Still I wanted to believe. Then I found out that Mexico was more important than Malawi. And that blood really wasn't blood at times. I discovered that some fine men and women, men and women who had devoted entire lives to 'full time service', were dismissed and kicked to the Brooklyn curb for reading the Holy Book.
I discovered that Jimmy Swaggart was an ok guy to share with in interfaith lawsuits, if one had alterior money to hide from the Man from Uncle Sam. And that, in Bulgaria one can take blood and won't be disfellowshipped, just disassociated and treated precisely in the same manner. I found that children could be raped by elders or ministerial servants or circuit overseers, that it was only rape if two or more witnesses saw it happen. I found mansion deeds in San Diego that gave ownership of million dollar homes to guys who have been dead for thousands of years.
I watched 'annointed' ones die, and be miraculously replaced time and again by new eaters of the bread of Memorial. I stayed alive till '75, then heard that what I saw happen in the prophetic claims was just my overactive imagination at work. That same imagination made me see things in the bible that were not supposed to be there, and things in the Watchtower that kept repeating over and over again like a bad dream.
Then I discovered that the best part of Jehovah's witnesses no longer are.

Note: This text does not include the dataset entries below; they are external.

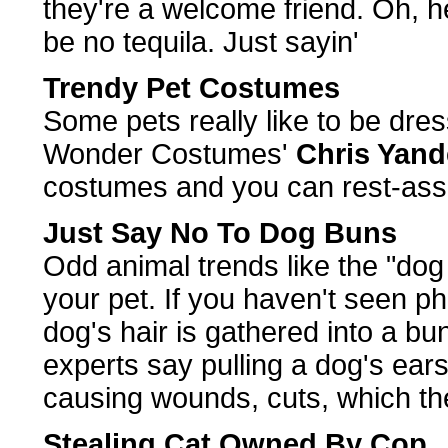
they're a welcome friend. Oh, h
be no tequila. Just sayin'
Trendy Pet Costumes
Some pets really like to be dre
Wonder Costumes'
Chris Yand
costumes and you can rest-assur
Just Say No To Dog Buns
Odd animal trends like the "dog
your pet. If you haven't seen pho
dog's hair is gathered into a bun
experts say pulling a dog's ear
causing wounds, cuts, which the
Stealing Cat Owned By Cop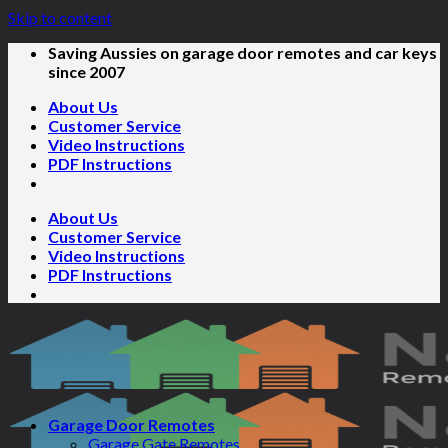
Skip to content
Saving Aussies on garage door remotes and car keys
since 2007
About Us
Customer Service
Video Instructions
PDF Instructions
About Us
Customer Service
Video Instructions
PDF Instructions
Garage Door Remotes
Garage Gate Remotes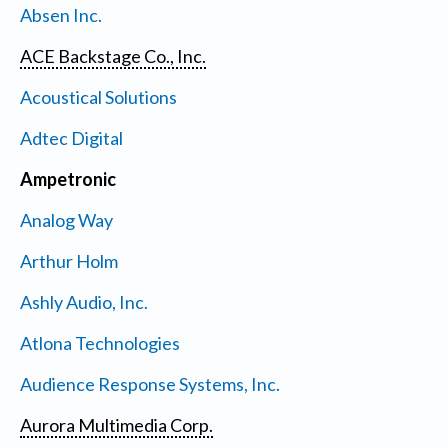
Absen Inc.
ACE Backstage Co., Inc.
Acoustical Solutions
Adtec Digital
Ampetronic
Analog Way
Arthur Holm
Ashly Audio, Inc.
Atlona Technologies
Audience Response Systems, Inc.
Aurora Multimedia Corp.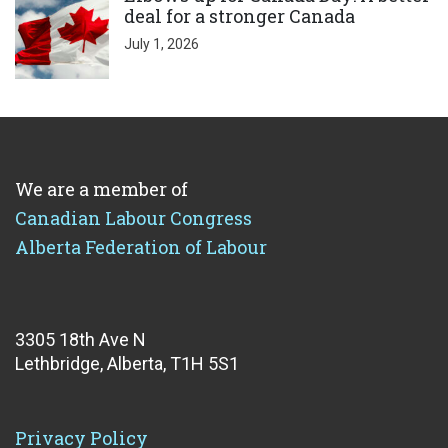
deal for a stronger Canada
July 1, 2026
We are a member of
Canadian Labour Congress
Alberta Federation of Labour
3305 18th Ave N
Lethbridge, Alberta, T1H 5S1
Privacy Policy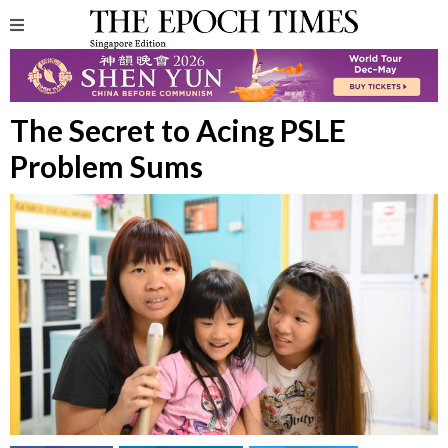
The Secret to Acing PSLE
Problem Sums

And that apostates are not howling at the moon and eating blood pudding. And that Christians and Christmas and the flag had all been misrepresented. And that even though I saw all these wonders, and even though I was of reasonable intelligence, I choked and sputtered on the 'truth about the truth', yearned to see all the 'proof' disproved, so that I could crawl back into the comfortable fetal pose, warm in the embrace of God's people who would usher me into a life of ease in the New Order so close at hand.

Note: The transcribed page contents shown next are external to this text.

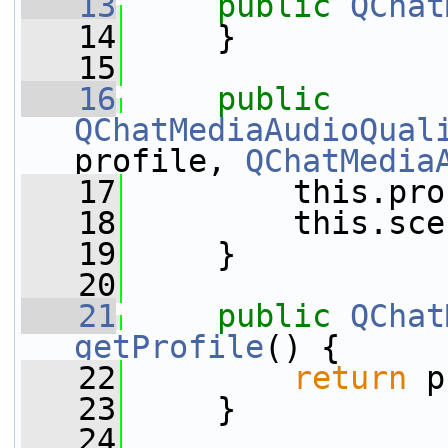
   13
public
QChat
   14
     }
   15
   16
public
QChatMediaAudioQual
profile, 
QChatMedia
   17
         this.pro
   18
         this.sce
   19
     }
   20
   21
public
QChat
getProfile
() {
   22
return
 p
   23
     }
   24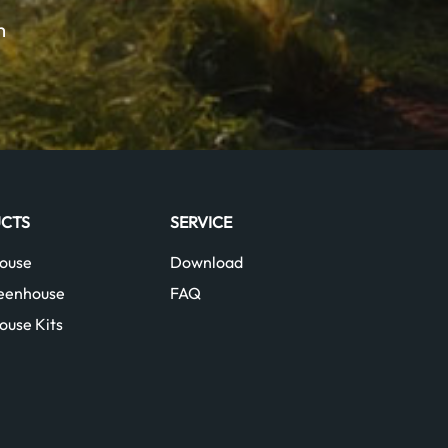
m
CTS
SERVICE
ouse
Download
reenhouse
FAQ
ouse Kits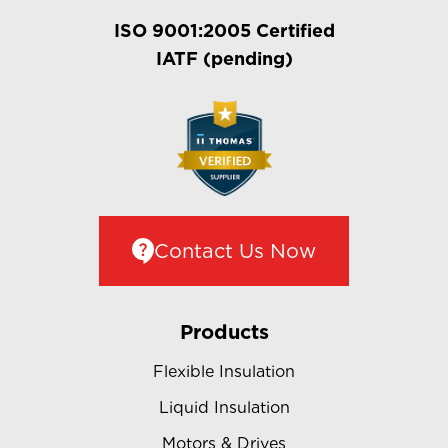
ISO 9001:2005 Certified
IATF (pending)
Contact Us Now
Products
Flexible Insulation
Liquid Insulation
Motors & Drives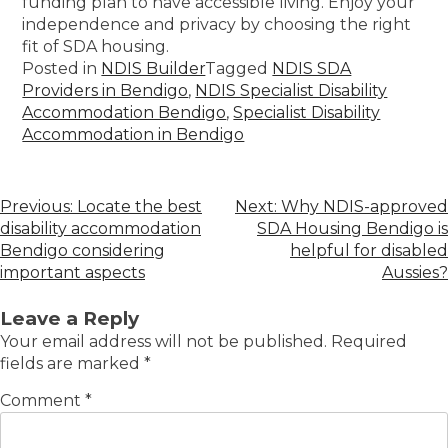
funding plan to have accessible living. Enjoy your
independence and privacy by choosing the right
fit of SDA housing.
Posted in
NDIS Builder
Tagged
NDIS SDA
Providers in Bendigo
,
NDIS Specialist Disability
Accommodation Bendigo
,
Specialist Disability
Accommodation in Bendigo
Previous:
Locate the best
Next:
Why NDIS-approved
disability accommodation
SDA Housing Bendigo is
Bendigo considering
helpful for disabled
important aspects
Aussies?
Leave a Reply
Your email address will not be published.
Required
fields are marked
*
Comment
*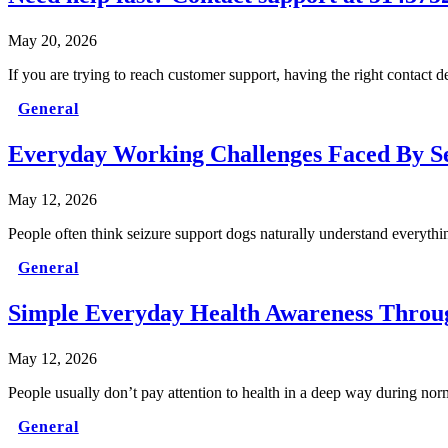
May 20, 2026
If you are trying to reach customer support, having the right contact 
General
Everyday Working Challenges Faced By S
May 12, 2026
People often think seizure support dogs naturally understand everythi
General
Simple Everyday Health Awareness Throug
May 12, 2026
People usually don’t pay attention to health in a deep way during nor
General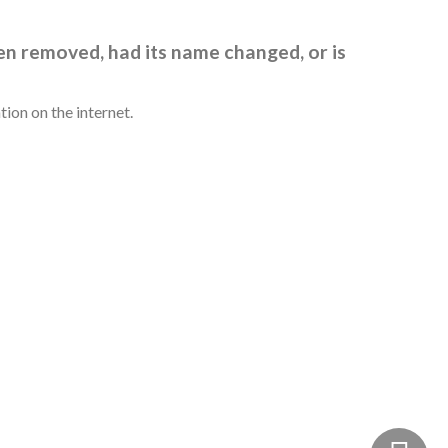
en removed, had its name changed, or is
ion on the internet.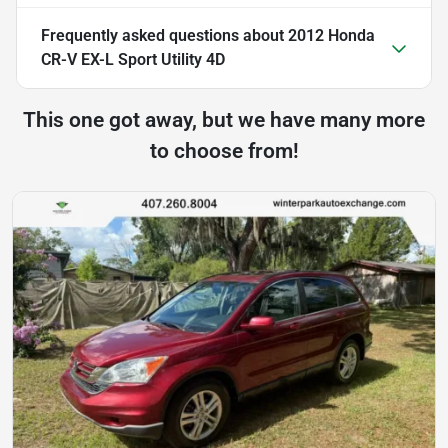
Frequently asked questions about
2012 Honda
CR-V EX-L Sport Utility 4D
This one got away, but we have many more
to choose from!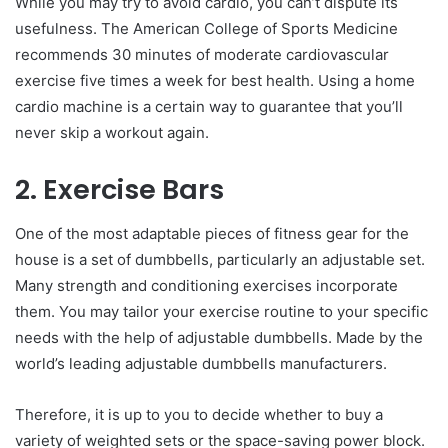
While you may try to avoid cardio, you can’t dispute its
usefulness. The American College of Sports Medicine
recommends 30 minutes of moderate cardiovascular
exercise five times a week for best health. Using a home
cardio machine is a certain way to guarantee that you’ll
never skip a workout again.
2. Exercise Bars
One of the most adaptable pieces of fitness gear for the
house is a set of dumbbells, particularly an adjustable set.
Many strength and conditioning exercises incorporate
them. You may tailor your exercise routine to your specific
needs with the help of adjustable dumbbells. Made by the
world’s leading adjustable dumbbells manufacturers.
Therefore, it is up to you to decide whether to buy a
variety of weighted sets or the space-saving power block.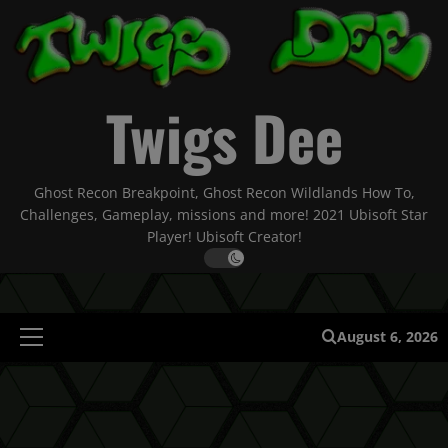
Skip
to
content
Twigs Dee
Ghost Recon Breakpoint, Ghost Recon Wildlands How To,
Challenges, Gameplay, missions and more! 2021 Ubisoft Star
Player! Ubisoft Creator!
August 6, 2026
Primary
Menu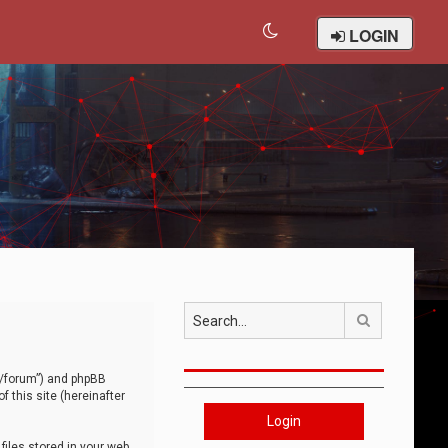
LOGIN
Search
om/forum”) and phpBB
 this site (hereinafter
Login
iles stored in your web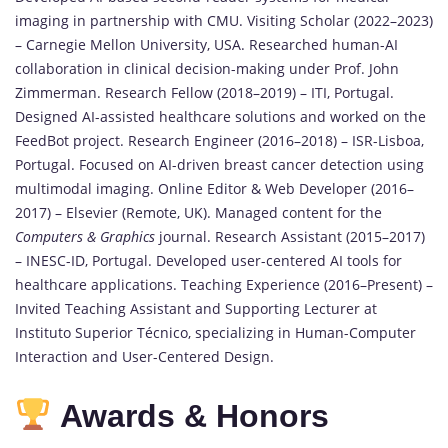
imaging in partnership with CMU. Visiting Scholar (2022–2023)
– Carnegie Mellon University, USA. Researched human-AI
collaboration in clinical decision-making under Prof. John
Zimmerman. Research Fellow (2018–2019) – ITI, Portugal.
Designed AI-assisted healthcare solutions and worked on the
FeedBot project. Research Engineer (2016–2018) – ISR-Lisboa,
Portugal. Focused on AI-driven breast cancer detection using
multimodal imaging. Online Editor & Web Developer (2016–
2017) – Elsevier (Remote, UK). Managed content for the
Computers & Graphics
journal. Research Assistant (2015–2017)
– INESC-ID, Portugal. Developed user-centered AI tools for
healthcare applications. Teaching Experience (2016–Present) –
Invited Teaching Assistant and Supporting Lecturer at
Instituto Superior Técnico, specializing in Human-Computer
Interaction and User-Centered Design.
Awards & Honors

Then another look revealed hundreds and thousands of others, broken hearted and crying out to find comfort as they discovered the same things I did. So, rather than go away, I stayed, and prayed that I might be allowed the opportunity to reach out my hand to someone who needed it. I chose to turn my aching heart into a healing hand if I ever got the chance.
I stick around with that hope. For when a heart breaks, no one understands it better than he who has had his broken before.